Aquella noche, después de su visita a Paul Stuart, no salieron. Se hicieron subir unas bebidas, la cena, el café, vieron el programa de televisión y… se buscaron con el apetito casi insaciable de la velada del cóctel en casa de Hervey, como tantas otras veces.
Estaba más o menos concretada la fecha de la partida de Grant. Se iría tres días más tarde, seguramente. Hablaron de esto.
—Me has hecho saber que buscas realismo en la experiencia del buceo —dijo Lucky una vez—. La realidad soy yo. La verás casándote conmigo, corriendo todos los azares propios de la existencia. Teniendo hijos, quizás. Unos hijos que pueden ser unos imbéciles. O que pueden salirte mongólicos. O genios. En esto radica la realidad, mi querido Ron.

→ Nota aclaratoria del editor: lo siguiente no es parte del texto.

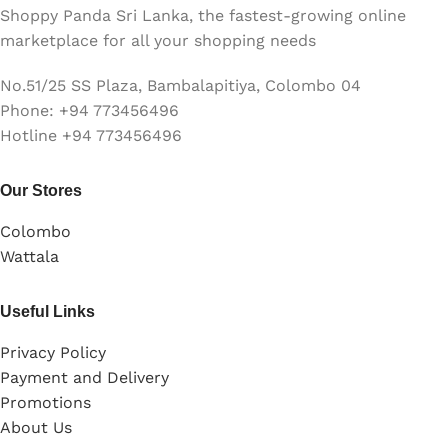
Shoppy Panda Sri Lanka, the fastest-growing online
marketplace for all your shopping needs
No.51/25 SS Plaza, Bambalapitiya, Colombo 04
Phone: +94 773456496
Hotline +94 773456496
Our Stores
Colombo
Wattala
Useful Links
Privacy Policy
Payment and Delivery
Promotions
About Us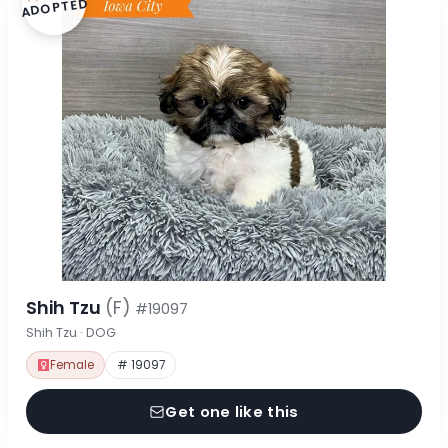
ADOPTED
Shih Tzu
(F)
#19097
Shih Tzu · DOG
Female
# 19097
Get one like this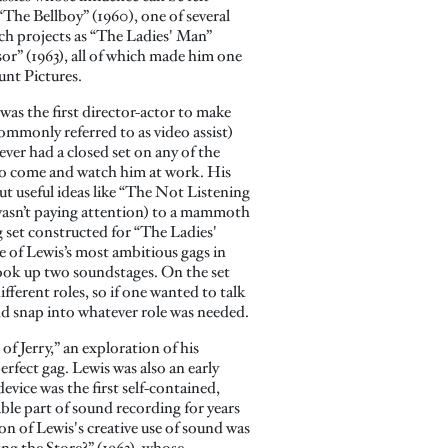
“The Bellboy” (1960), one of several
uch projects as “The Ladies' Man”
or” (1963), all of which made him one
unt Pictures.
was the first director-actor to make
commonly referred to as video assist)
ver had a closed set on any of the
t to come and watch him at work. His
t useful ideas like “The Not Listening
 wasn’t paying attention) to a mammoth
set constructed for “The Ladies'
of Lewis’s most ambitious gags in
 took up two soundstages. On the set
fferent roles, so if one wanted to talk
nd snap into whatever role was needed.
f Jerry,” an exploration of his
erfect gag. Lewis was also an early
vice was the first self-contained,
able part of sound recording for years
n of Lewis's creative use of sound was
g the Store?” (1963), whose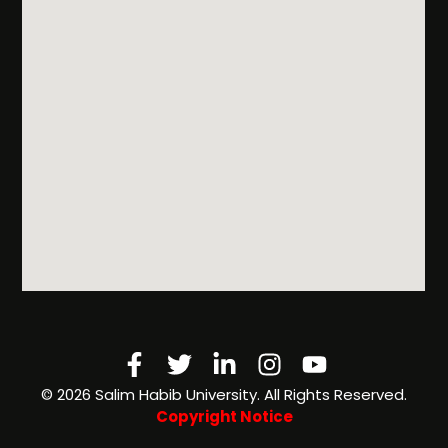
Facebook-
Twitter
Linkedin-
Instagram
Youtube
f
in
©️ 2026 Salim Habib University. All Rights Reserved.
Copyright Notice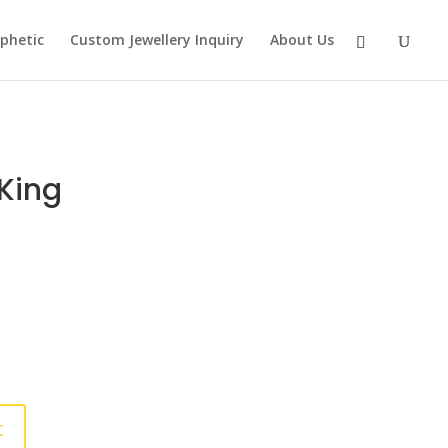
phetic
Custom Jewellery Inquiry
About Us
King
t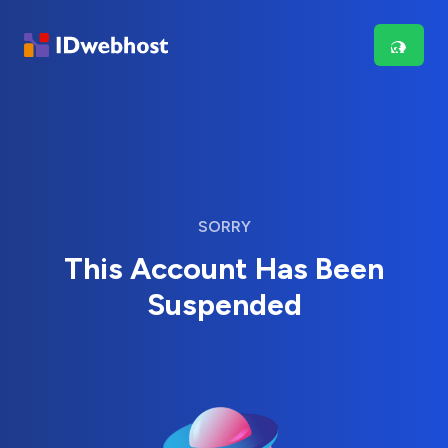
SORRY
This Account Has Been
Suspended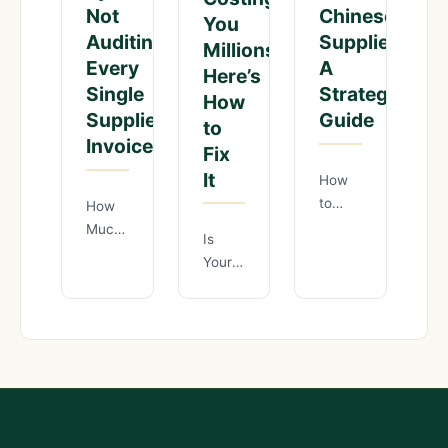
Not
Chinese
You
Auditing
Suppliers:
Millions?
Every
A
Here’s
Single
Strategic
How
Supplier
Guide
to
Invoice?
Fix
It
How
to
How
Negotiate
Much
Is
Lower
Margin
Your
MOQ
Are
China
Requirements
You
Sourcing
with
Losing
Quality
Chinese
by
Control
Suppliers:
Not
Costing
A
Auditing
You
Strategic
Every
Millions?
Guide
Single
Here’s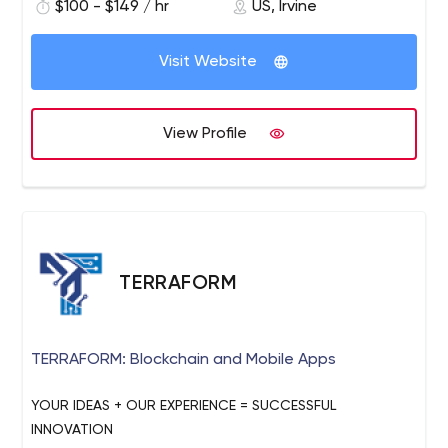
business challenges.
$100 - $149 / hr
US, Irvine
Visit Website
View Profile
TERRAFORM
TERRAFORM: Blockchain and Mobile Apps
YOUR IDEAS + OUR EXPERIENCE = SUCCESSFUL
INNOVATION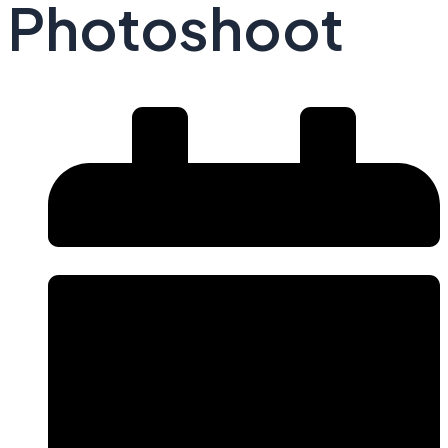
Photoshoot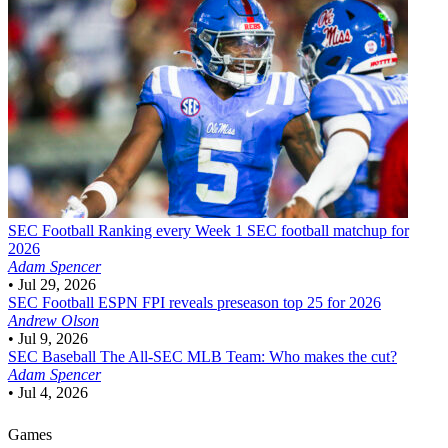
SEC Football
Ranking every Week 1 SEC football matchup for
2026
Adam Spencer
•
Jul 29, 2026
SEC Football
ESPN FPI reveals preseason top 25 for 2026
Andrew Olson
•
Jul 9, 2026
SEC Baseball
The All-SEC MLB Team: Who makes the cut?
Adam Spencer
•
Jul 4, 2026
Games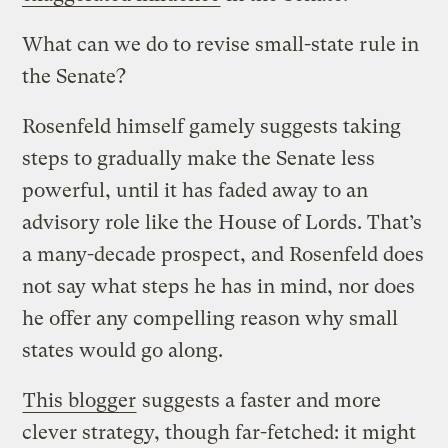
What can we do to revise small-state rule in
the Senate?
Rosenfeld himself gamely suggests taking
steps to gradually make the Senate less
powerful, until it has faded away to an
advisory role like the House of Lords. That’s
a many-decade prospect, and Rosenfeld does
not say what steps he has in mind, nor does
he offer any compelling reason why small
states would go along.
This blogger
suggests a faster and more
clever strategy, though far-fetched: it might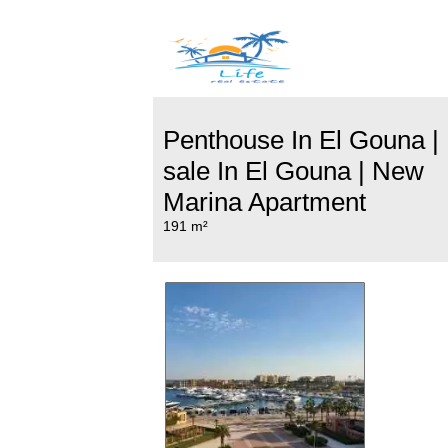
Penthouse In El Gouna |
sale In El Gouna | New
Marina Apartment
191 m²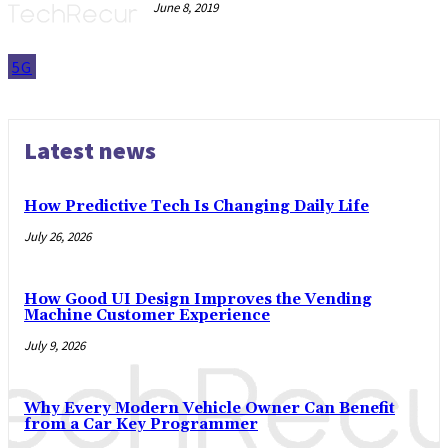
June 8, 2019
5G
Latest news
How Predictive Tech Is Changing Daily Life
July 26, 2026
How Good UI Design Improves the Vending
Machine Customer Experience
July 9, 2026
Why Every Modern Vehicle Owner Can Benefit
from a Car Key Programmer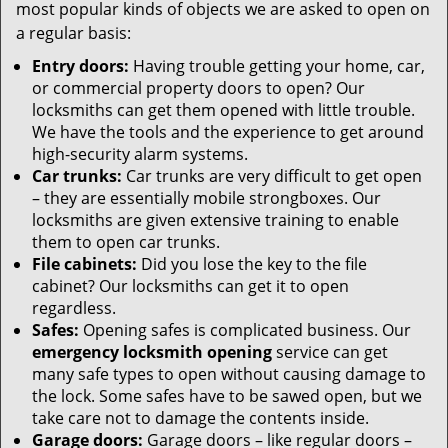
most popular kinds of objects we are asked to open on
a regular basis:
Entry doors:
Having trouble getting your home, car,
or commercial property doors to open? Our
locksmiths can get them opened with little trouble.
We have the tools and the experience to get around
high-security alarm systems.
Car trunks:
Car trunks are very difficult to get open
– they are essentially mobile strongboxes. Our
locksmiths are given extensive training to enable
them to open car trunks.
File cabinets:
Did you lose the key to the file
cabinet? Our locksmiths can get it to open
regardless.
Safes:
Opening safes is complicated business. Our
emergency locksmith opening
service can get
many safe types to open without causing damage to
the lock. Some safes have to be sawed open, but we
take care not to damage the contents inside.
Garage doors:
Garage doors – like regular doors –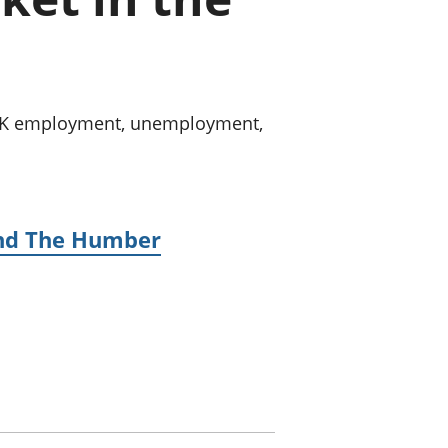
old finances
ation
n UK employment, unemployment,
 and The Humber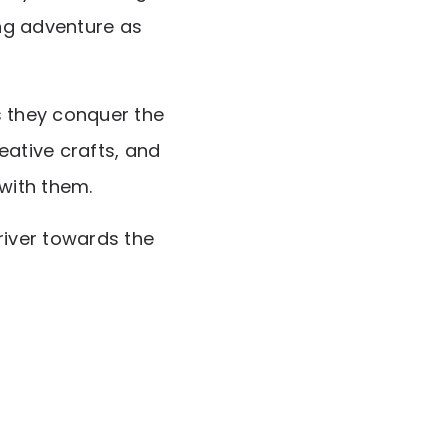
ng adventure as
s they conquer the
eative crafts, and
s with them.
 river towards the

Éste guardó silencio durante unos instantes.
—Quizá —dijo finalmente—. Yo sé que te amo.
Ella se había sentado en el lecho, con las piernas recogidas contra su pecho, apoyando el mentón en las rodillas. Luego, le miró.
—Pero no creo en el amor —añadió Grant.
—Yo tampoco. Yo tampoco creo en el amor —declaró Lucky—. Resulta divertido, ¿eh?
Lucky no hizo el menor movimiento.
—Sólo sé que necesito estar solo por algún tiempo, para encontrarme a mí mismo —mintió del todo o a medias él—. He de pensar en muchas cosas.
Ella siguió todavía sin moverse y sus grandes y azules ojos le miraron con toda solemnidad.
—¡Oh! ¡Te quiero tanto! —exclamó Lucky con una voz apenas audible, como la de una niña—. No sé qué será de mí cuando te vayas.
Dos lágrimas corrieron silenciosamente por sus mejillas. Y ella siguió con la vista fija en Ron. Después, repentinamente, echó la cabeza hacia atrás, suspiró, secóse los ojos y empezó a reír, con una risa sofocada, ahogada.
—Estaré de vuelta dentro de seis semanas —anunció Grant, dolorido.
Lucky había abandonado la anterior posición, cruzándose de piernas.
—¡Ah! Pero ya no será lo mismo —dijo—. ¿No lo comprendes?
Por toda contestación, Grant la abrazó expresivamente. Lucky suspiró.
Nada de decisiones tajantes. Grant, decidió aplazar la fecha de su partida por otra semana. Alquiló un coche y la llevó a la casa de Frank Aldane, en Connecticut, con la intención de pasar allí el sábado y parte del domingo.